Remember that Medicare Advantage plans only last one year. If your insurer doesn’t renew your plan or if you’re unhappy with the plan you have, you’ll need to sign up for a new Medicare Advantage plan through whichever enrollment period applies.

For help buying other types of Medicare plans, see our reviews of the best Medicare Part D plans and the best Medigap plans

Can You Switch Between Original Medicare and Medicare Advantage?

Yes, you can switch from Original Medicare to Medicare Advantage and vice versa every year during open enrollment from October 15 to December 7. If you have a Medicare Advantage plan, you can also leave the plan to rejoin Original Medicare during Medicare Advantage open enrollment from January 1 to March 31.

How Do You Choose a Medicare Part D Plan?

The plan finder tool can help you choose a Medicare Part D plan. Start by listing your prescription drugs in the tool as well as your dosages and preferred pharmacy. The plan finder will then tell you which plan offers the best coverage based on what you entered, including cost estimates.

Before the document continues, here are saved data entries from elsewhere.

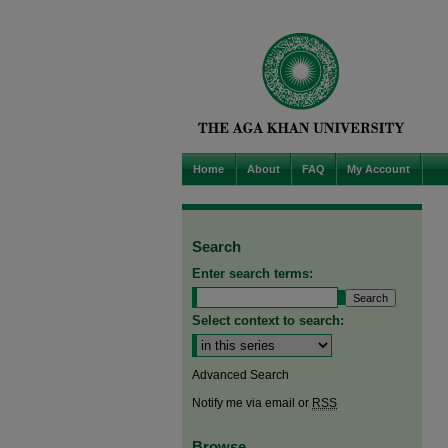
Home
About
FAQ
My Account
Search
Enter search terms:
Select context to search:
Advanced Search
Notify me via email or
RSS
Browse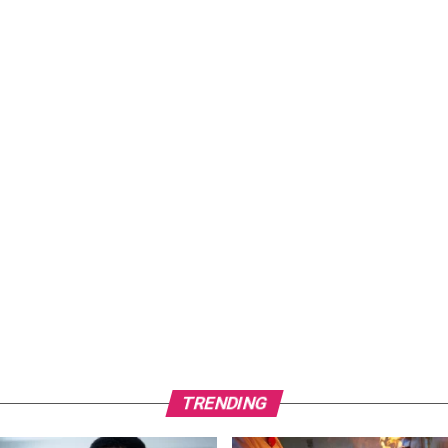
TRENDING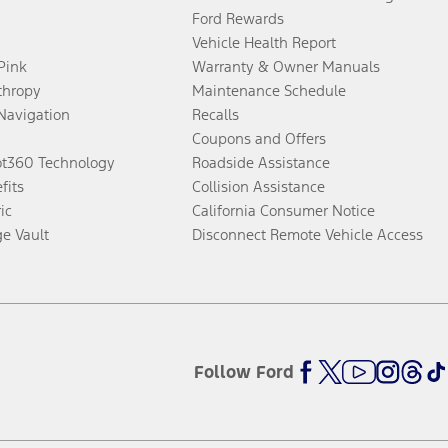
Ford Rewards
Vehicle Health Report
 Pink
Warranty & Owner Manuals
thropy
Maintenance Schedule
Navigation
Recalls
Coupons and Offers
ot360 Technology
Roadside Assistance
fits
Collision Assistance
ic
California Consumer Notice
ge Vault
Disconnect Remote Vehicle Access
Follow Ford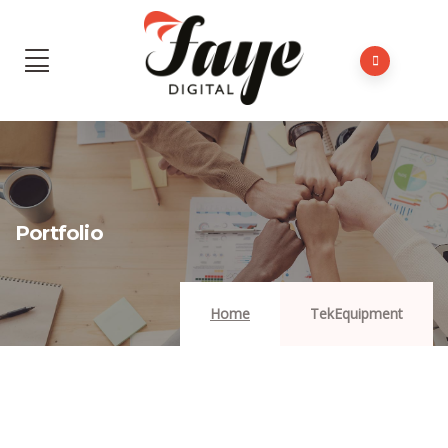
Portfolio
Home
TekEquipment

How Do You Choose a Medigap Plan?

To choose a Medigap plan, decide whether you want more coverage with fewer out-of-pocket costs or less coverage in exchange for a lower premium. There are 12 different options with different amounts of coverage. Plans that cover nearly all the Medicare out-of-pocket costs, like Medigap Plan F, charge more per month than those that allow more out-of-pocket costs, like Plan K.

How Much Does Medicare Cost?

Most people don’t pay a premium for Part A but pay a monthly premium for Part B. In 2023, the Part B premium is $164.90 per month with a surcharge for high earners. Medicare also charges deductibles for Part A ($1,600 in 2023) and Part B ($226 in 2023) plus copays and coinsurance, which differ depending on whether you enroll in Medicare Advantage or Original Medicare.

How to Apply for Medicare?

If you already get Social Security benefits, the government will automatically enroll you in Medicare Part A and Part B once you become eligible—you won’t need to apply. If you haven’t enrolled in Social Security by the time you turn 65, you can apply for Medicare online through the SSA or by calling 800-772-1213 for an appointment.